ラテン語 「信じられぬと 嘆くよりも 人を信じて 傷つくほうがいい」と歌う「贈る言葉」の反対ですね。

ヤマザキ 裏切られるという経験があまりなかった人の歌ですかね(笑)。

古代ローマ社会の世相を表す
「パンとサーカス」

ヤマザキ 噂というものの威力越しに見えてくるのは、人という生き物の操られやすさです。panem et circenses「パンとサーカス」(編集部注/詩人・ユウェナリス〈西暦60年~130年〉が、古代ローマ社会の世相を批判して詩篇中で使用した表現)というのは、手短に人を寄せ集め、体よく操るための手段ですよね。

 戦争に負けた後、日本はアメリカの支配下に置かれ、同時にアメリカが提供する様々な文化を積極的に吸収してきました。例えばロックやジャズのような音楽もそうだし、映画、ハンバーガーやピッツァのような食文化。エンタメと食べ物は人々に生きる喜びや快楽を提供するコンテンツですから、日本人は喜んでそういったものを受け入れた。パンとサーカスは、それとまったく同じことです。

 要するに、戦争で征服した属州に、コロシアムのような娯楽を楽しむ施設と食料供給網を持ち込むことで、現地の人々を喜ばせるわけです。古代ローマ式領土拡張の大事な点は、まず支配した属州の風習、習慣、信仰には干渉はせずにローマ式な思想や文化を染み込ませていく。

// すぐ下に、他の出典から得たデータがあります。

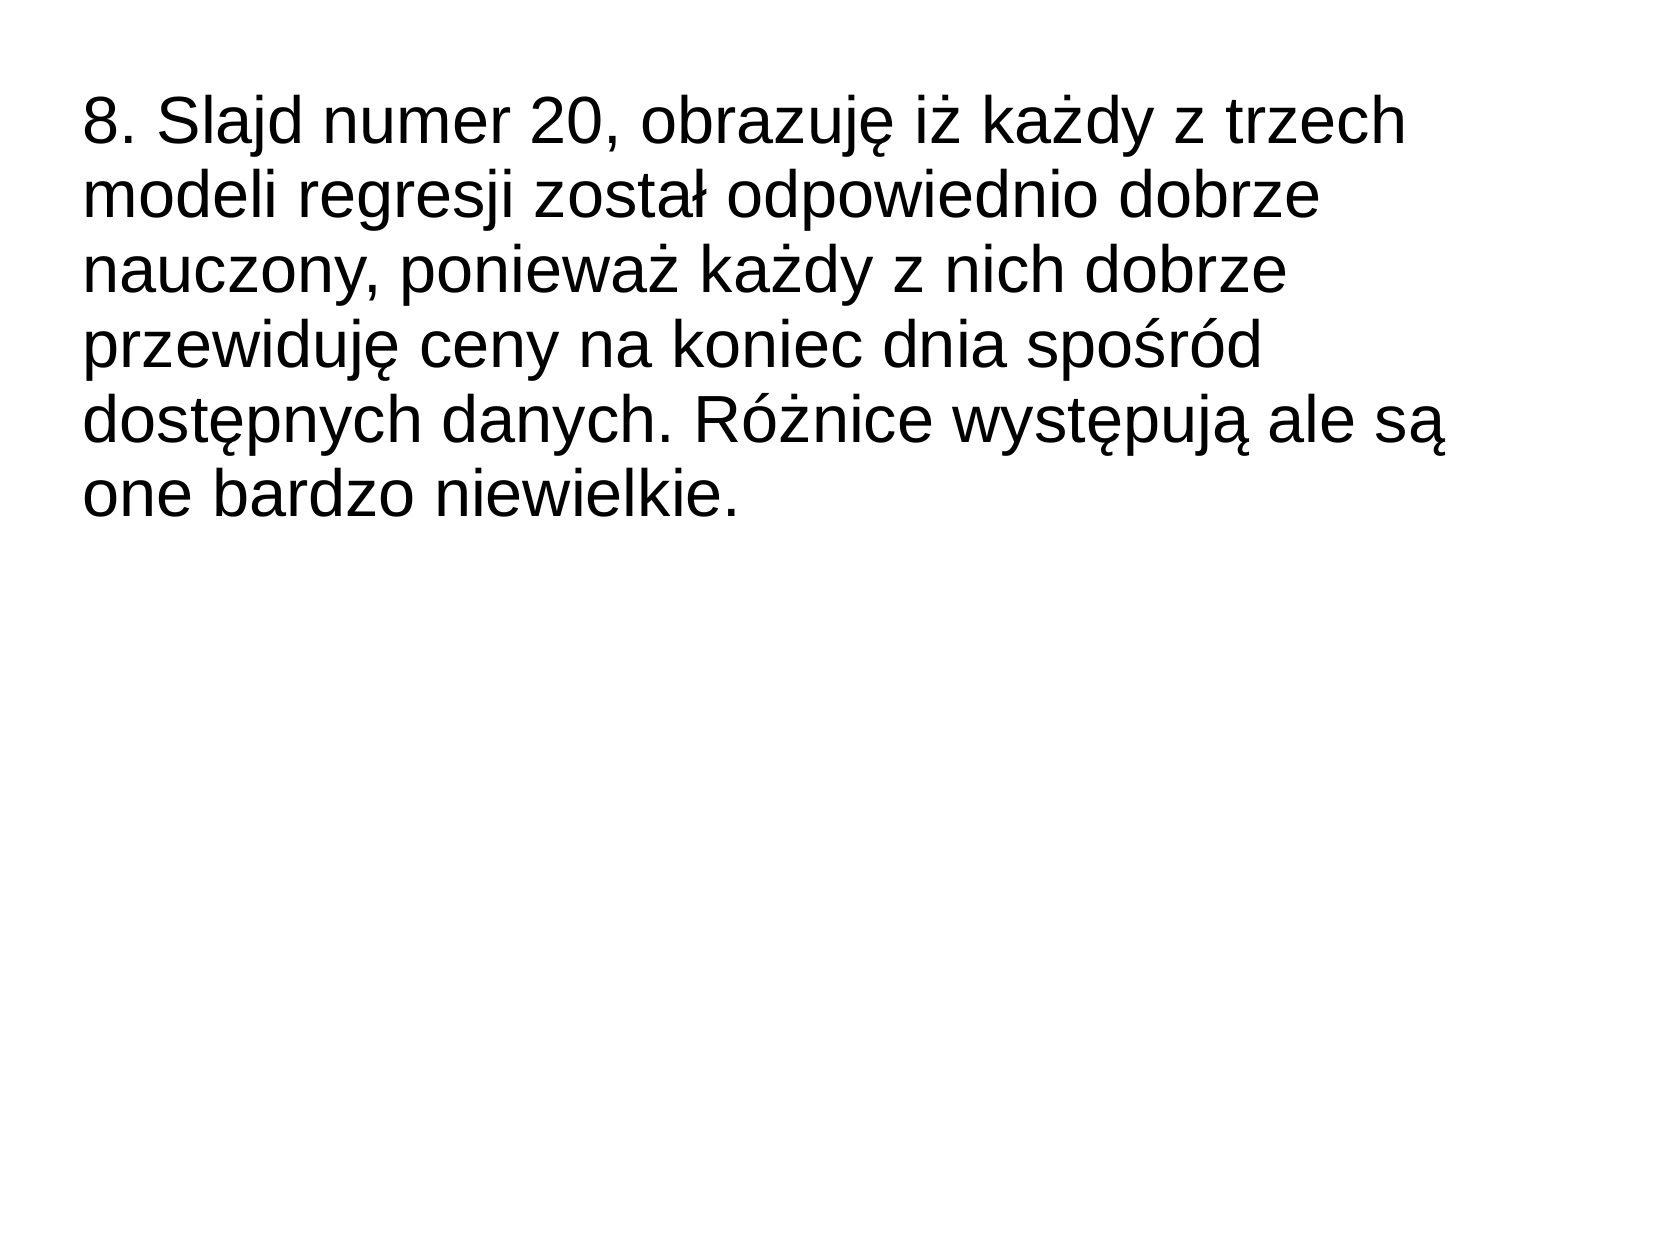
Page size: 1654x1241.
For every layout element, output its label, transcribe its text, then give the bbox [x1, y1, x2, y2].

list 8. Slajd numer 20, obrazuję iż każdy z trzech modeli regresji został odpowiednio dobrze nauczony, ponieważ każdy z nich dobrze przewiduję ceny na koniec dnia spośród dostępnych danych. Różnice występują ale są one bardzo niewielkie. [82, 82, 1571, 1158]
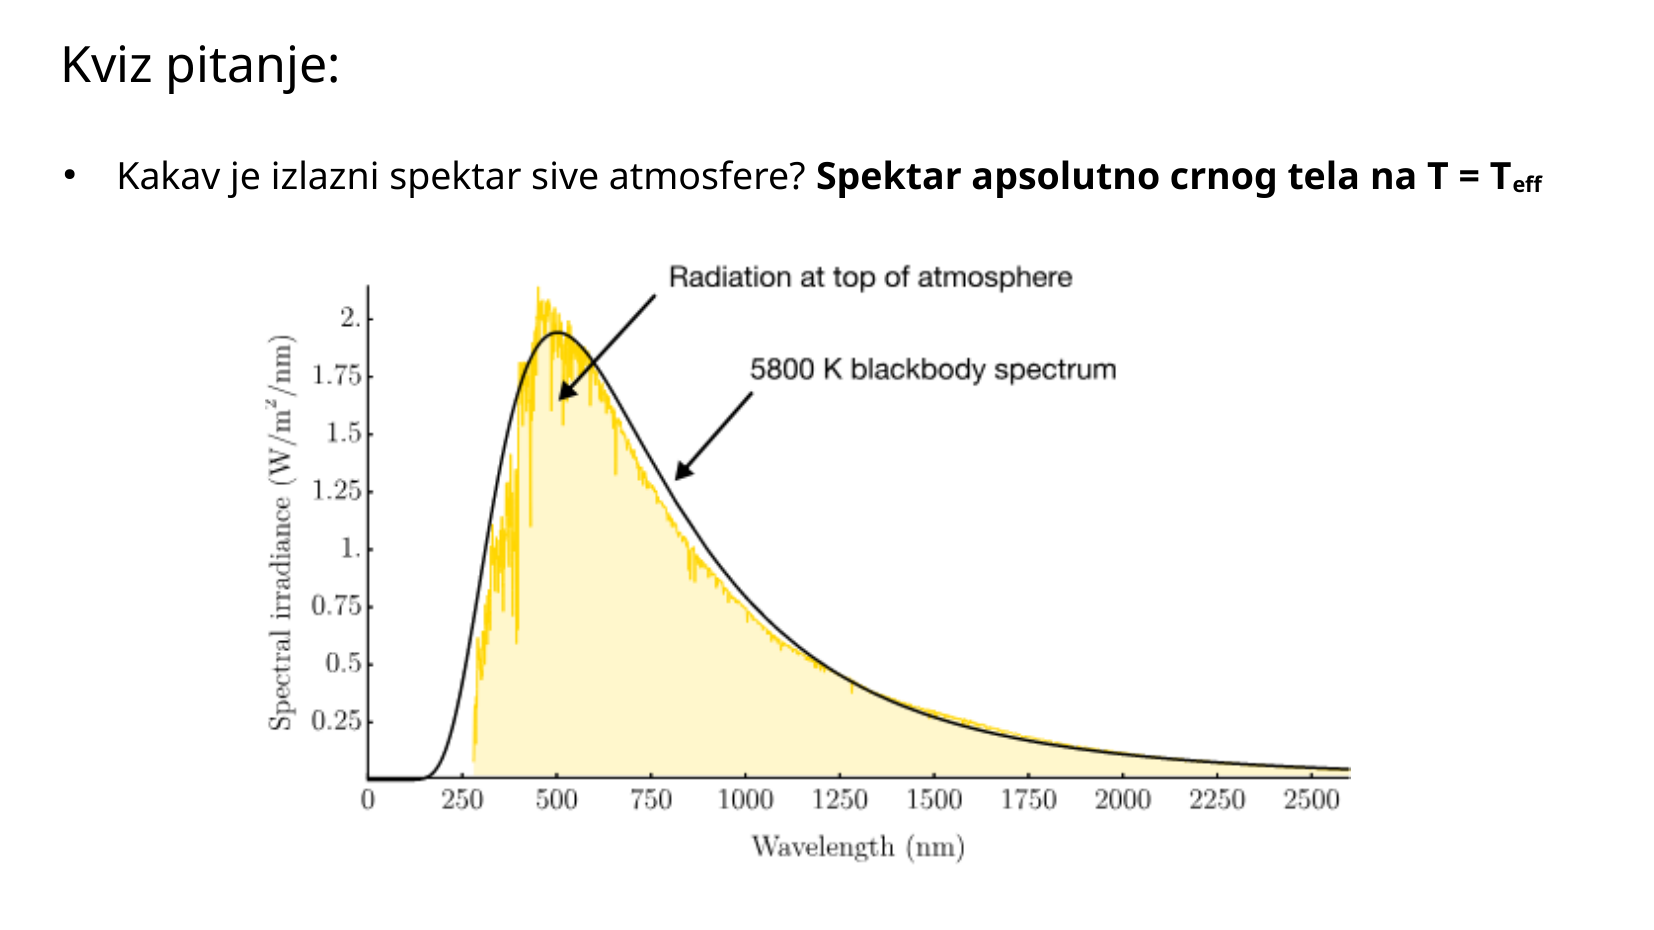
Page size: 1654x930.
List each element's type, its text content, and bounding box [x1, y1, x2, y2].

picture [265, 224, 1351, 906]
list Kakav je izlazni spektar sive atmosfere? Spektar apsolutno crnog tela na T = Teff [45, 149, 1635, 880]
title Kviz pitanje: [59, 13, 1648, 113]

 温泉を含む浴場というのも、まさに古代ローマにおける快楽を掲げた重要な外交力です。娯楽と快楽を提供すれば、民衆はいとも簡単に操られてしまうわけです。

ラテン語 穀物の無償配給は簡単に思いつきそうですが、娯楽も為政者の重要事と目を付けていたのがすごいですね。戦車競走であるとか。

ヤマザキ 円形劇場で行われていた闘技も、半円劇場で催されていた喜劇や悲劇といった演劇のエンタメ統治力も半端ありません。パンが肉体を満たす供給源であるのと同様に、サーカスは精神面に快楽という充足感を与えます。スポーツ競技もオリンピックを見れば分かるように、古代から民衆を動かす力を備えたイベントとして、現代にまで受け継がれていますからね。